→ How to complete this task: Copy out every line of the data below word for word, leaving out the pictures.
### Entries shown
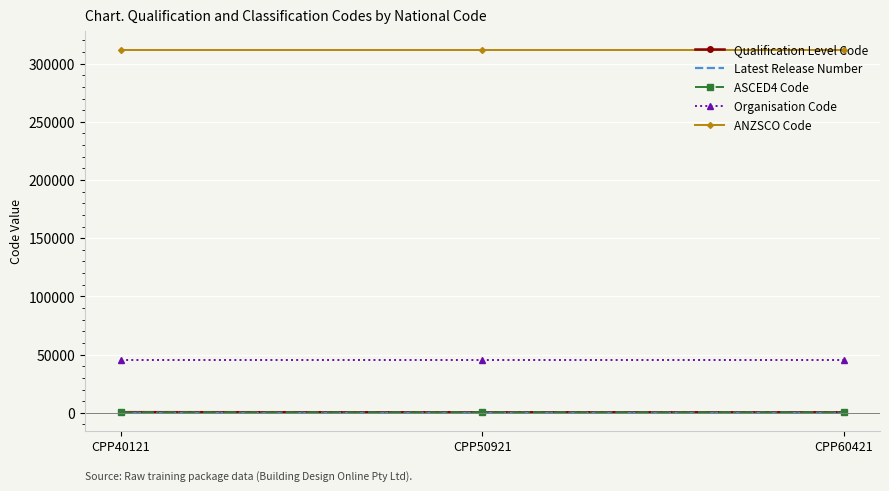

What is the lowest value of the ASCED4 Code series?

401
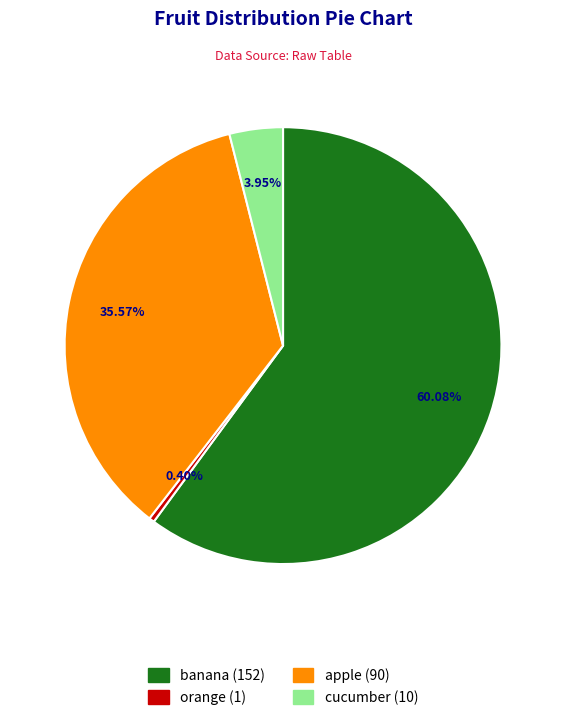

How many slices are in this pie chart?

4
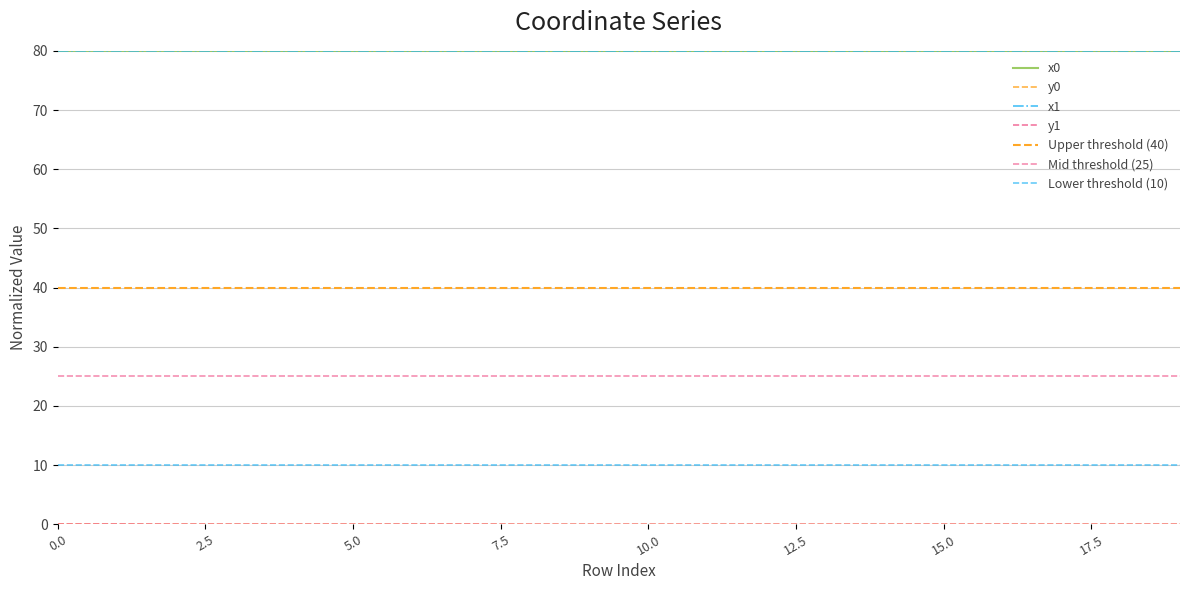

Is the value of x0 at 15 greater than the value of y1 at 5?

Yes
######
→ Exercise answer:
What is the lowest value of the ASCED4 Code series?

401

How many slices are in this pie chart?

4

Is the value of x0 at 15 greater than the value of y1 at 5?

Yes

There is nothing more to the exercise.